Torre Colpatria. With 50 floors, it is the third tallest building in the city and one of its icons. It was completed in 1978 and has a height of 196 m. It houses the offices of various companies, among which are the companies of the Colpatria Group, owner of the tower. On its roof  is a viewing point to appreciate a large part of the city. In 2012, LED lights were placed on the façade. The observatory open to the public is at a height of 192 meters, and the helipad is 4 meters above it.
Located on land with expansive clays, its construction required innovative earthquake-resistant techniques: a 50-meter excavation to anchor the building with 24 foundation pits resting on a platform that required more than 6,000 m³ of concrete.
The base of the tower is square and has thirteen lifts. All four facades have concrete pillars and vertical glass strips, which run uninterrupted from the ground floor to the roof to provide ventilation and natural light to the offices. A smaller ten-story block has several banking and commercial premises.
It is the third tallest in Bogotá and was completed in 1978. The lighting system projects rays of light onto the white pillars in colours that change a few times a minute, reminiscent of moving waves or shutters that open or close. In 1979, it surpassed the International Trade Center as the tallest building in Latin America. It was surpassed in 1982 by the Pemex Executive Tower in Mexico City, which was then surpassed in 1983 by the Parque Central Towers in Caracas . Over the past decade, several taller buildings have been built in different Latin American countries. In South America, it ranks eighth, and in Latin America, it ranks 49th, after buildings located in Mexico City, Panama, Caracas, and Santiago, Chile. In 2015, the BD Bacatá surpassed it in height. The Colpatria Tower was for 37 years the tallest building in Colombia.

Since December 8, 2005, the Colpatria Tower Climb Race has been held, where participants, in groups of ten competitors every half minute, climb the nine hundred and eighty steps. Since 2010, this race has been part of the Towerrunning World Cup, an annual circuit on a global scale that brings together more than 160 climbing races in the tallest buildings in the world. The competition is the final stop of the circuit and the place where the final awards ceremony of the contest takes place.

Old Town Bogota has many walking streets.
BD Bacatá (Bogotá Downtown Bacatá) is used for housing, offices, a hotel, a shopping center and parking in two towers: the tallest has 67 floors with the Hotel Bacatá (216 meters), and the second, 56 floors and 167 meters.
Construction began in 2011 and 60% in operation in 2021, Two pedestrian bridges were built on the 14th and 25th floors of both towers.
_ _ _ _
WHAT IS BEING ASKED ->
Answer the questions below from the text on Bogotá's tall buildings.
(a) In what year were LED lights placed on the façade of Torre Colpatria?
(b) How many steps do participants climb in the Colpatria Tower Climb Race?
(c) How many floors does the taller of the two BD Bacatá towers have?
The listing is not required for this work.

SUPPLIED MATERIAL ->
_ _ _ _
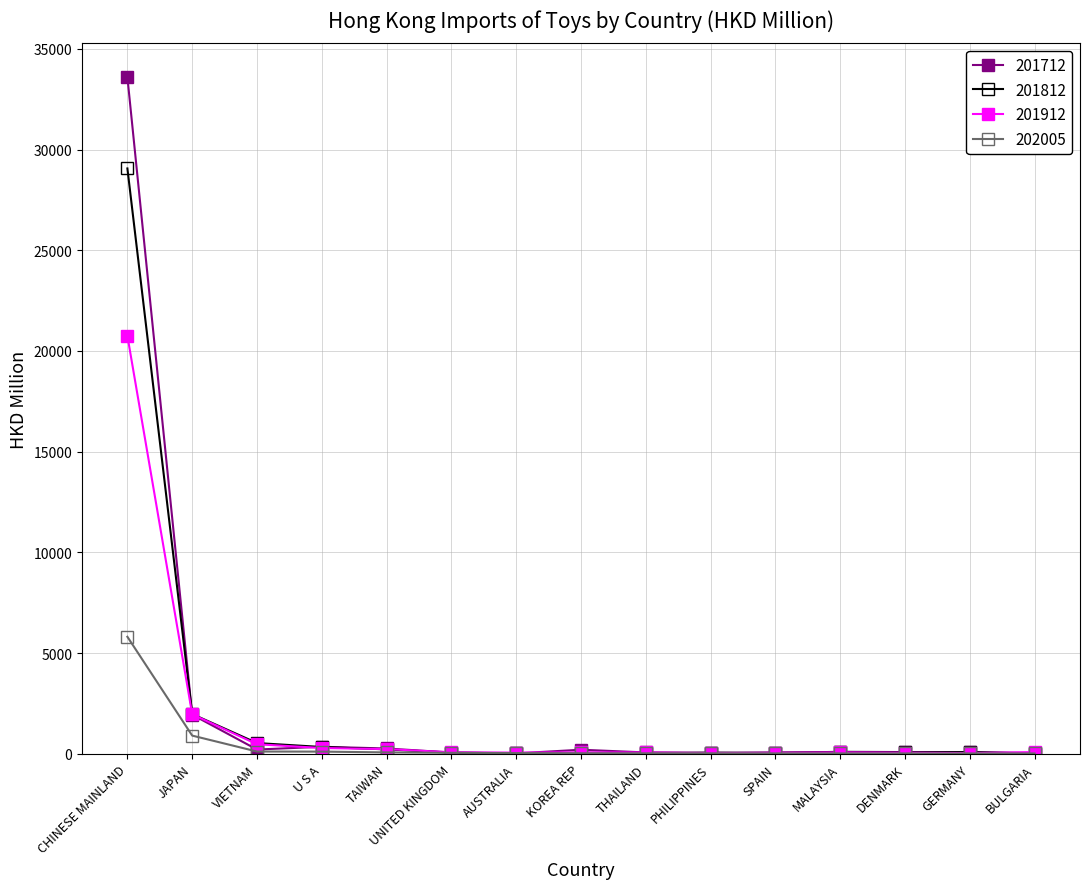

What is the label of the 3rd point from the right?

DENMARK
_ _ _ _
ANSWER TO THE PROBLEM ->
(a) 2012
(b) Nine hundred and eighty
(c) 67